The time to modify our high-school geography syllabus is here. We were all taught that there are seven continents on the Earth’s surface: Asia, North America, South America, Antarctica, Africa, Europe and, Australia. But a research paper by Geologists from the Virginia University of New Zealand and University of Australia, posted in GSA Today, claims the existence of a new continent called ‘Zelandia’ which comprises of the New Zealand, New Caledonia and their neighbour Islands.
The term ‘Zelandia’ was coined in 1995 by Luyendyk to give a collective name to the Island nations of New Zealand and New Caledonia. Never did he think that this would later be called a continent. Till now, this are was considered broken off parts of Australia and Asia, and thus micro-continents, but eventually over a period of 10 years, research and proper satellite study has provided us with new information about the area. For being a continent, a part of land has to fulfill the following four requirements:
- It should be raised relatively higher than the surrounding ocean floor.
- It should have a thicker, less dense section of crust than the surrounding ocean floor.
- It should have three types of rock formations : Igneous (Spewed by lava), Metamorphic (Altered by heat and pressure) and, Sedimentary (Through erosion).
- It should be large in area with well-defined limits and be comparably larger than microcontinents.

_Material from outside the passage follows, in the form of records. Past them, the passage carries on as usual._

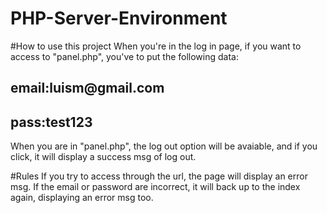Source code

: # PHP-Server-Environment

#How to use this project
When you're in the log in page, if you want to access to "panel.php", you've to put the following data:
<h2>email:luism@gmail.com</h2>
<h2>pass:test123</h2>

When you are in "panel.php", the log out option will be avaiable, and if you click, it will display a success msg of log out.

#Rules
If you try to access through the url, the page will display an error msg.
If the email or password are incorrect, it will back up to the index again, displaying an error msg too.
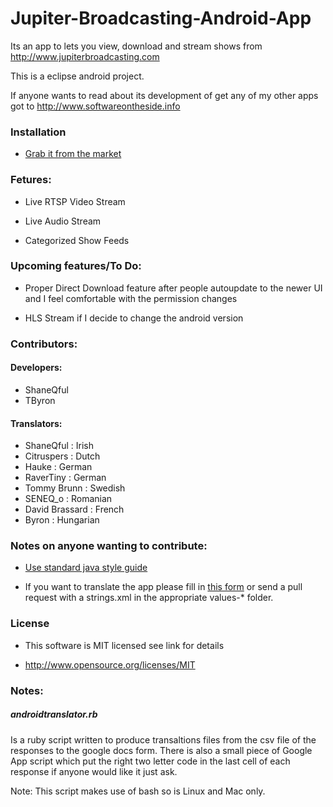 Jupiter-Broadcasting-Android-App
================================

Its an app to lets you view, download and stream shows from http://www.jupiterbroadcasting.com

This is a eclipse android project. 

If anyone wants to read about its development of get any of my other apps got to http://www.softwareontheside.info

### Installation

* [Grab it from the market](https://play.google.com/store/apps/details?id=jupiter.broadcasting.live.tv&hl=en)

### Fetures:

* Live RTSP Video Stream

* Live Audio Stream

* Categorized Show Feeds

### Upcoming features/To Do:

* Proper Direct Download feature after people autoupdate to the newer UI and I feel comfortable with the permission changes

* HLS Stream if I decide to change the android version

### Contributors:

#### Developers:

* ShaneQful
* TByron

#### Translators:

* ShaneQful      : Irish
* Citruspers     : Dutch
* Hauke          : German
* RaverTiny      : German
* Tommy Brunn    : Swedish
* SENEQ\_o       : Romanian
* David Brassard : French
* Byron          : Hungarian

### Notes on anyone wanting to contribute:

* [Use standard java style guide](http://www.oracle.com/technetwork/java/codeconv-138413.html)

* If you want to translate the app please fill in [this form](https://docs.google.com/forms/d/1m7tkmIxdvCA9effm-_BAH1azW-EtwZWElOx7qlecchE/viewform) or send a pull request with a strings.xml in the appropriate values-* folder.

### License

* This software is MIT licensed see link for details

* http://www.opensource.org/licenses/MIT

### Notes:

##### androidtranslator.rb
Is a ruby script written to produce transaltions files from the csv file of the responses to the google docs form. There is also a small piece of Google App script which put the right two letter code in the last cell of each response if anyone would like it just ask.

Note: This script makes use of bash so is Linux and Mac only.


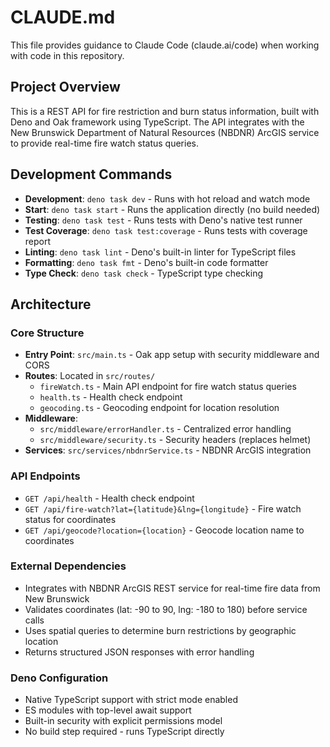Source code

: # CLAUDE.md

This file provides guidance to Claude Code (claude.ai/code) when working with code in this repository.

## Project Overview

This is a REST API for fire restriction and burn status information, built with Deno and Oak framework using TypeScript. The API integrates with the New Brunswick Department of Natural Resources (NBDNR) ArcGIS service to provide real-time fire watch status queries.

## Development Commands

- **Development**: `deno task dev` - Runs with hot reload and watch mode
- **Start**: `deno task start` - Runs the application directly (no build needed)
- **Testing**: `deno task test` - Runs tests with Deno's native test runner
- **Test Coverage**: `deno task test:coverage` - Runs tests with coverage report
- **Linting**: `deno task lint` - Deno's built-in linter for TypeScript files
- **Formatting**: `deno task fmt` - Deno's built-in code formatter
- **Type Check**: `deno task check` - TypeScript type checking

## Architecture

### Core Structure
- **Entry Point**: `src/main.ts` - Oak app setup with security middleware and CORS
- **Routes**: Located in `src/routes/`
  - `fireWatch.ts` - Main API endpoint for fire watch status queries
  - `health.ts` - Health check endpoint
  - `geocoding.ts` - Geocoding endpoint for location resolution
- **Middleware**: 
  - `src/middleware/errorHandler.ts` - Centralized error handling
  - `src/middleware/security.ts` - Security headers (replaces helmet)
- **Services**: `src/services/nbdnrService.ts` - NBDNR ArcGIS integration

### API Endpoints
- `GET /api/health` - Health check endpoint
- `GET /api/fire-watch?lat={latitude}&lng={longitude}` - Fire watch status for coordinates
- `GET /api/geocode?location={location}` - Geocode location name to coordinates

### External Dependencies
- Integrates with NBDNR ArcGIS REST service for real-time fire data from New Brunswick
- Validates coordinates (lat: -90 to 90, lng: -180 to 180) before service calls
- Uses spatial queries to determine burn restrictions by geographic location
- Returns structured JSON responses with error handling

### Deno Configuration
- Native TypeScript support with strict mode enabled
- ES modules with top-level await support
- Built-in security with explicit permissions model
- No build step required - runs TypeScript directly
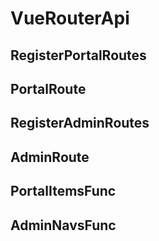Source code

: 
# VueRouterApi

## RegisterPortalRoutes

## PortalRoute

## RegisterAdminRoutes

## AdminRoute

## PortalItemsFunc

## AdminNavsFunc
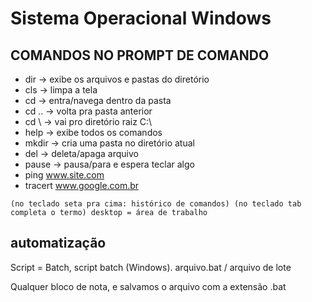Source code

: Sistema Operacional Windows
============================

COMANDOS NO PROMPT DE COMANDO
------------------------------

* dir -> exibe os arquivos e pastas do diretório
* cls -> limpa a tela
* cd <pasta> -> entra/navega dentro da pasta
* cd .. -> volta pra pasta anterior
* cd \ -> vai pro diretório raiz C:\
* help -> exibe todos os comandos
* mkdir <nome> -> cria uma pasta no diretório atual
* del <nome> -> deleta/apaga arquivo
* pause -> pausa/para e espera teclar algo
* ping www.site.com
* tracert www.google.com.br


`(no teclado seta pra cima: histórico de comandos)
(no teclado tab completa o termo)
desktop = área de trabalho`

automatização
---------------

Script = Batch, script batch (Windows).
arquivo.bat / arquivo de lote

Qualquer bloco de nota, e salvamos o arquivo
com a extensão .bat







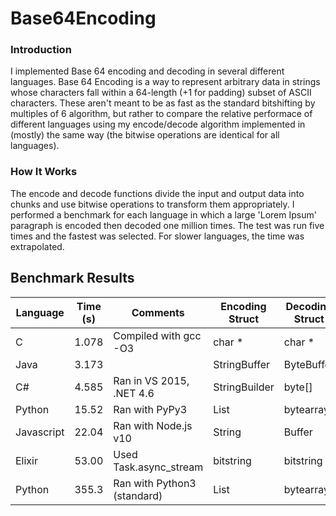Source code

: # Base64Encoding

### Introduction
I implemented Base 64 encoding and decoding in several different languages. Base 64 Encoding is a way to represent arbitrary data in strings whose characters fall within a 64-length (+1 for padding) subset of ASCII characters. These aren't meant to be as fast as the standard bitshifting by multiples of 6 algorithm, but rather to compare the relative performace of different languages using my encode/decode algorithm implemented in (mostly) the same way (the bitwise operations are identical for all languages).

### How It Works
The encode and decode functions divide the input and output data into chunks and use bitwise operations to transform them appropriately. I performed a benchmark for each language in which a large 'Lorem Ipsum' paragraph is encoded then decoded one million times. The test was run five times and the fastest was selected. For slower languages, the time was extrapolated.

## Benchmark Results

| Language   | Time (s) | Comments                       | Encoding Struct  | Decoding Struct   |
|------------|----------|--------------------------------|------------------|-------------------|
| C          | 1.078    | Compiled with gcc -O3          | char *           | char *            |
| Java       | 3.173    |                                | StringBuffer     | ByteBuffer        |
| C#         | 4.585    | Ran in VS 2015, .NET 4.6       | StringBuilder    | byte[]            |
| Python     | 15.52    | Ran with PyPy3                 | List<chr>        | bytearray         |
| Javascript | 22.04    | Ran with Node.js v10           | String           | Buffer            |
| Elixir     | 53.00    | Used Task.async_stream         | bitstring        | bitstring         |
| Python     | 355.3    | Ran with Python3 (standard)    | List<chr>        | bytearray         |

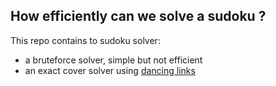 ## How efficiently can we solve a sudoku ?

This repo contains to sudoku solver:

* a bruteforce solver, simple but not efficient
* an exact cover solver using [dancing links][dl]

[dl]: http://en.wikipedia.org/wiki/Dancing_Links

The first three requirements were known to be met by the region since many years, but it was just recently that scientists agreed that it fulfilled the fourth requirement of having a well-defined limit and large enough area to be called a continent. The area of Zelandia is around 4.9 million square kilometres almost as much as the Indian subcontinent. Infact, India itself was considered a continent that broke off from the supercontinent Gondwana, but after it merged with Eurasia ( The joined continent of Europe and Asia), it became a part of Asia.
Zelandia’s 95% area is submerged under ocean, and it is separated from the Australian continent by a distance of 25 kilometres through a part of ocean called the Cato Trough. The division of the continent into two hemispheres by the Australian and the Pacific Tectonic Plates was argued as the reason for its incapability to be called a continent but Luyendyk countered that the existence of Californian fault does not take away the status of continent from North America, and so should not be a problem for Zelandia too.
This study was carried out by top eminent scientists of their fields, and shouldn’t be doubted. The artillery of proofs in favour of Zelandia seems strong, but the report is to go under peer review and only future will tell whether the high school Geography syllabus needs to be modified or not. This discovery might not seem that important at first, but its study and research can help us understand the early plate tectonics and geology of Earth more properly. Let’s see whats in store for Zelandia in the future.